Zoonotic transmission of SIV to humans and simplified evolution of betacoronaviruses

(A and B) Schematic trees illustrating multiple independent zoonotic transmissions of Simian immunodeficiency virus chimpanzee (SIVcpz) and SIV sootey mangabey (SIVsm) to humans. Branches in black indicate evolution of SIV within its natural hosts, black arrows indicate points of cross-species transmission, and branches in red indicate subsequent evolution within human hosts.

(A) SIVcpz and HIV-1. The three groups of HIV-1 (M, N, and O) are interspersed among SIVcpz strains from P.t. troglodytes (P.t.t.) and P.t. schweinfurthii (P.t.s.). The multiple subtypes of group M derive from a common ancestor indicated by a black asterisk.

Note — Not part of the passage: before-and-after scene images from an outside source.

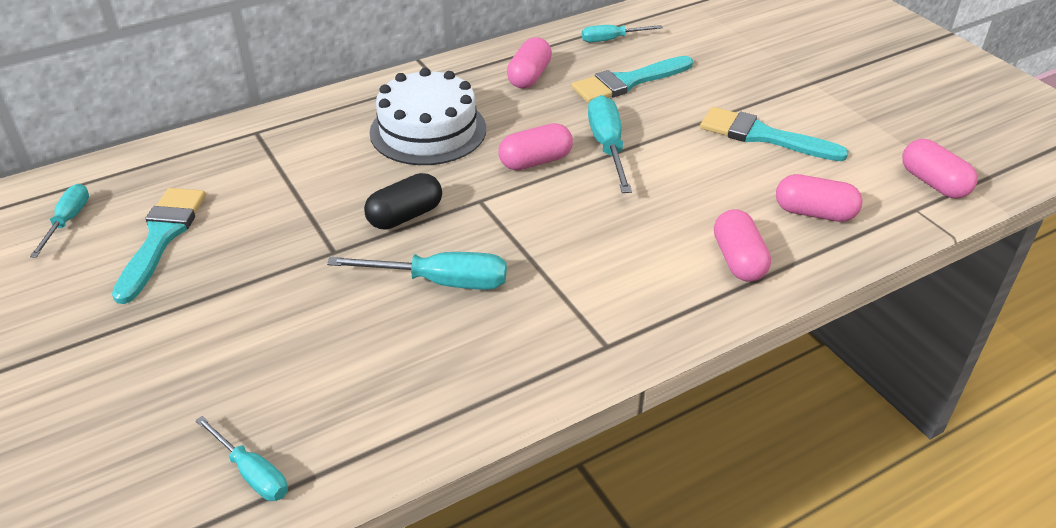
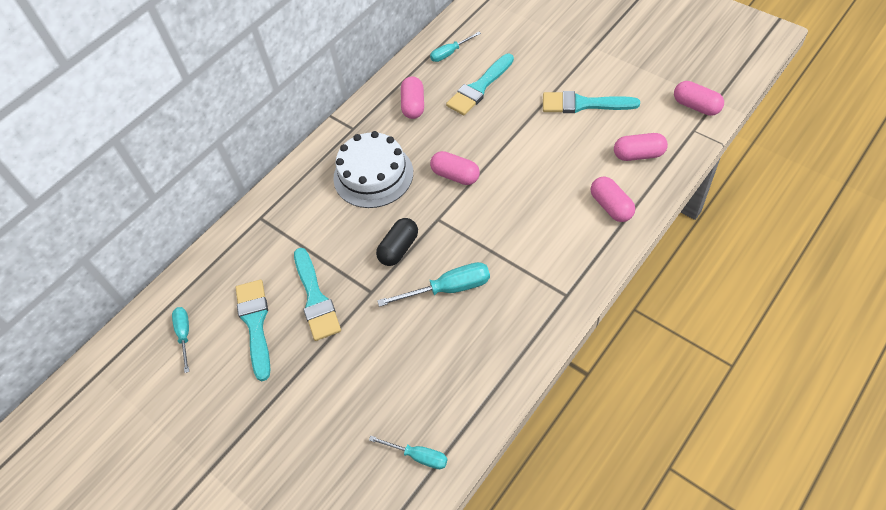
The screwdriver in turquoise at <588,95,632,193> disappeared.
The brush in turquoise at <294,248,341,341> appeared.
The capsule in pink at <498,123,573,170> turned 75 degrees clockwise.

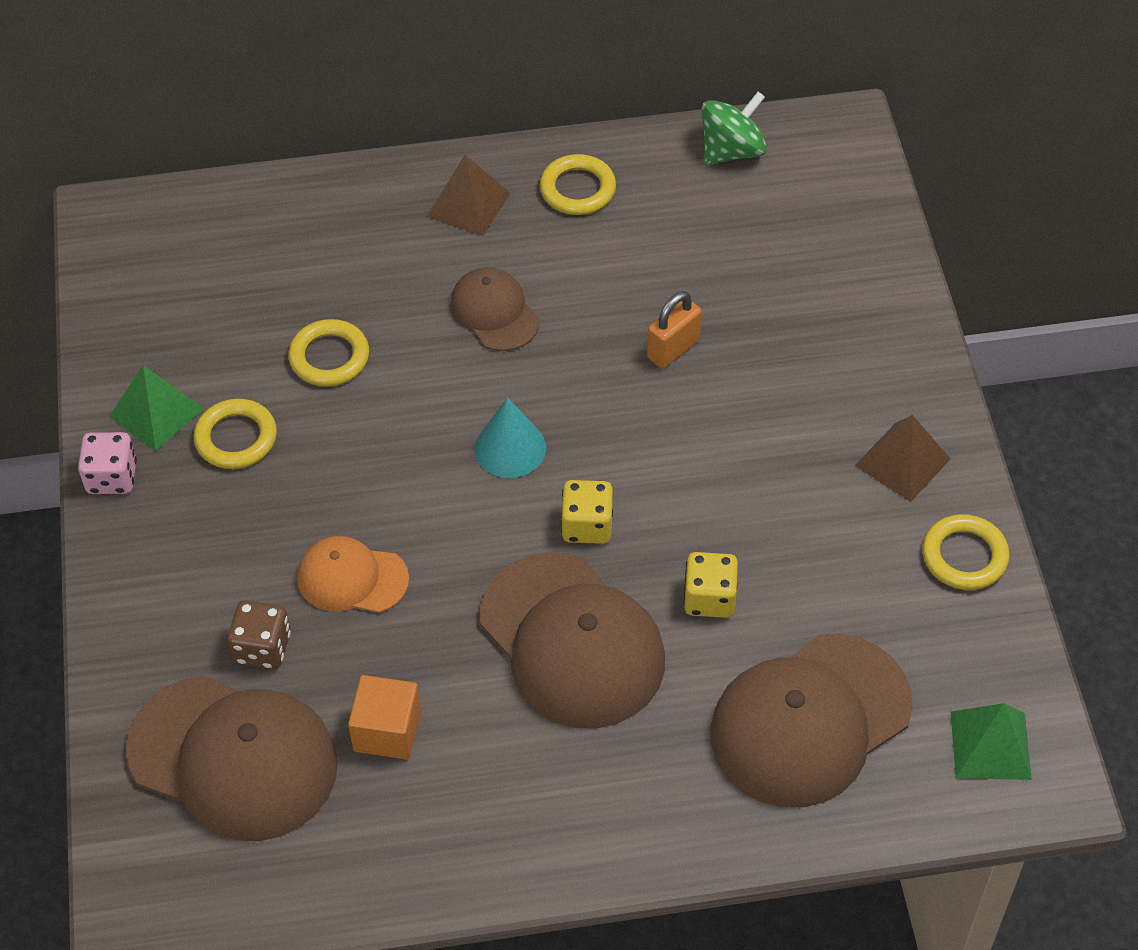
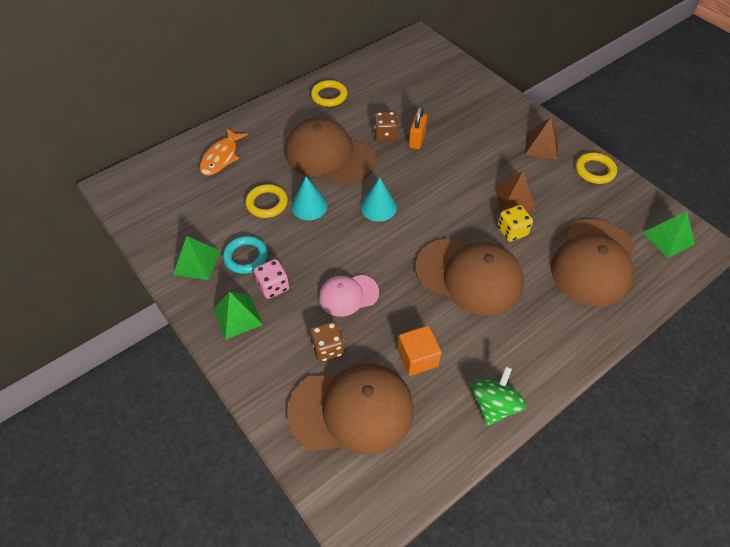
The dice in yellow at <561,480,613,544> disappeared.
The fish in orange at <200,129,248,176> appeared.
The pyramid in green at <213,292,263,340> appeared.
The cone in turquoise at <291,177,328,220> appeared.
The dice in brown at <374,111,398,141> appeared.
The dice in pink moved from <78,432,137,494> to <254,259,289,299>.
The pyramid in brown moved from <427,155,510,236> to <495,171,535,212>.
The spinning top in green moved from <701,92,767,165> to <471,366,527,426>.
The ring in yellow at <194,399,277,469> became the ring in turquoise at <223,236,268,274>.
The cap in orange at <297,536,409,613> became the cap in pink at <319,275,379,317>.
The cap in brown at <450,267,540,351> changed to 1.83 times the size.

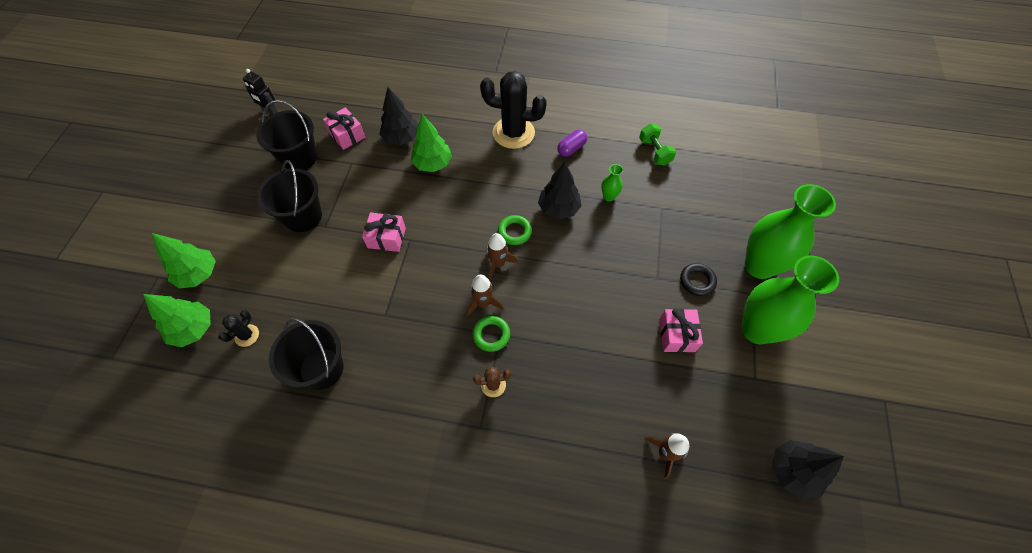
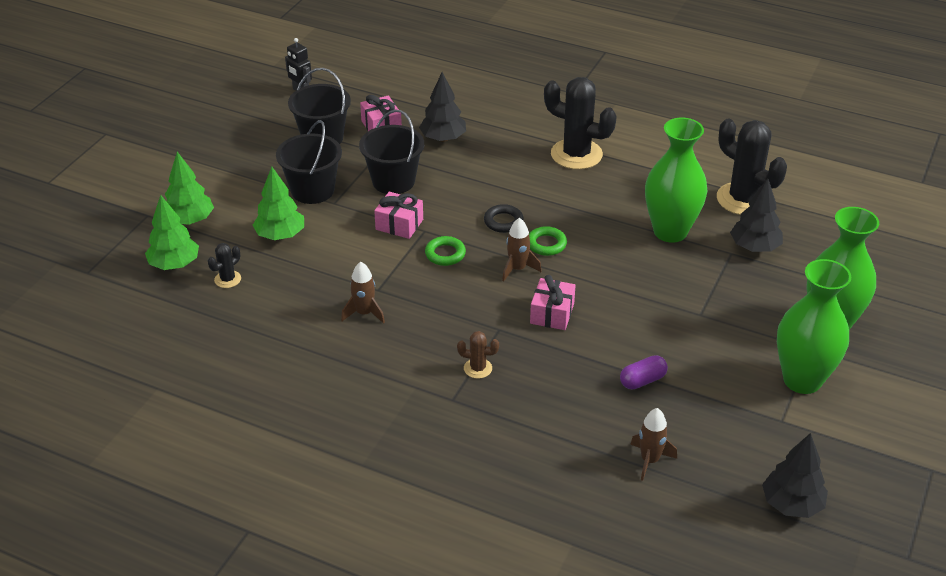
The bucket in black moved from <269,318,344,390> to <359,109,424,194>.
The tree in green moved from <411,114,452,172> to <253,167,304,240>.
The rocket in brown moved from <467,274,504,316> to <341,262,385,324>.
The ring in green moved from <472,316,510,352> to <425,236,466,266>.
The tree in black moved from <538,162,582,219> to <730,178,783,252>.
The capsule in purple moved from <557,129,587,157> to <620,355,668,389>.
The gift in pink moved from <659,309,703,352> to <530,275,576,330>.
The ring in black moved from <680,263,717,296> to <484,204,524,233>.
The dumbbell in green at <639,123,676,166> was replaced by the cactus in black at <717,119,787,215>.
The vase in green at <601,164,623,202> changed to 2.42 times the size.

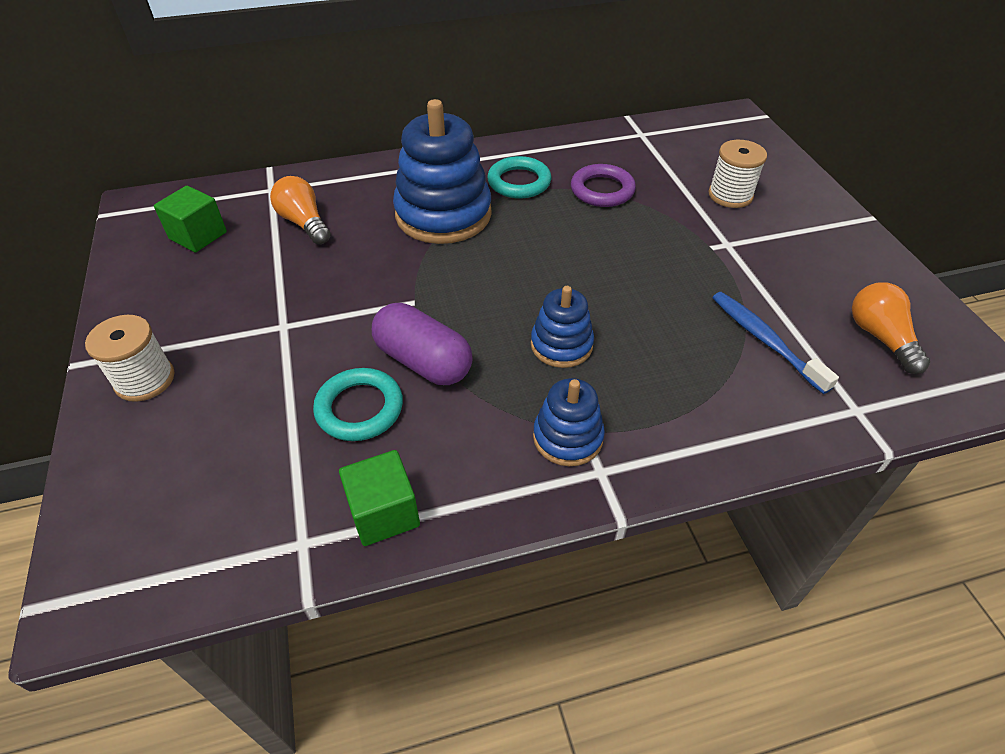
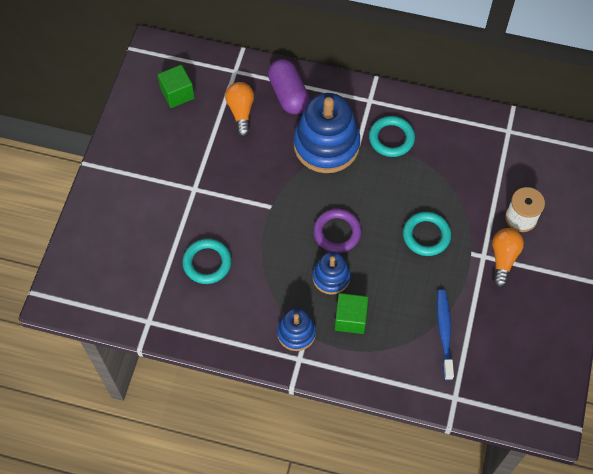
The spool in white at <85,315,174,402> disappeared.
The ring in turquoise at <403,212,451,256> appeared.
The cube in green moved from <339,450,420,546> to <335,293,369,334>.
The capsule in purple moved from <372,303,473,385> to <268,59,309,114>.
The ring in purple moved from <571,164,636,207> to <313,209,362,253>.
The light bulb in orange moved from <852,282,930,374> to <492,228,524,288>.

(B) SIVsm and HIV-2. The six subtypes of HIV-2 (A–F) are interspersed among SIVsm lineages. Further characterization of SIVsm diversity may reveal that subtypes A, B, and C also arose through separate cross-species transmissions (indicated by the red arrows). For HIV-2, multiple isolates have been found only for subtypes A and B. Reproduced with permission and additional information can be found in Hahn et al.⁴¹

(C) Simplified phylogenetic tree showing the evolution of betacoronaviruses. SARS-CoV-1 and SARS-CoV-2 share their closest common ancestor in the sarbecovirus subgenus and have 79% sequence similarity.⁴² Middle Eastern respiratory syndrome (MERS)-CoV is from a different subgenus (merbecovirus) and shows a more distant relation with SARS-CoV-2, sharing 50% sequence similarity.⁴³ The closest CoV relative of SARS-CoV-2 is bat CoV RaTG13, sharing 96% similarity, and the second closest is pangolin CoV, sharing 90% similarity.⁴² This suggests that bats and pangolins are intermediate hosts for SARS-CoV-2.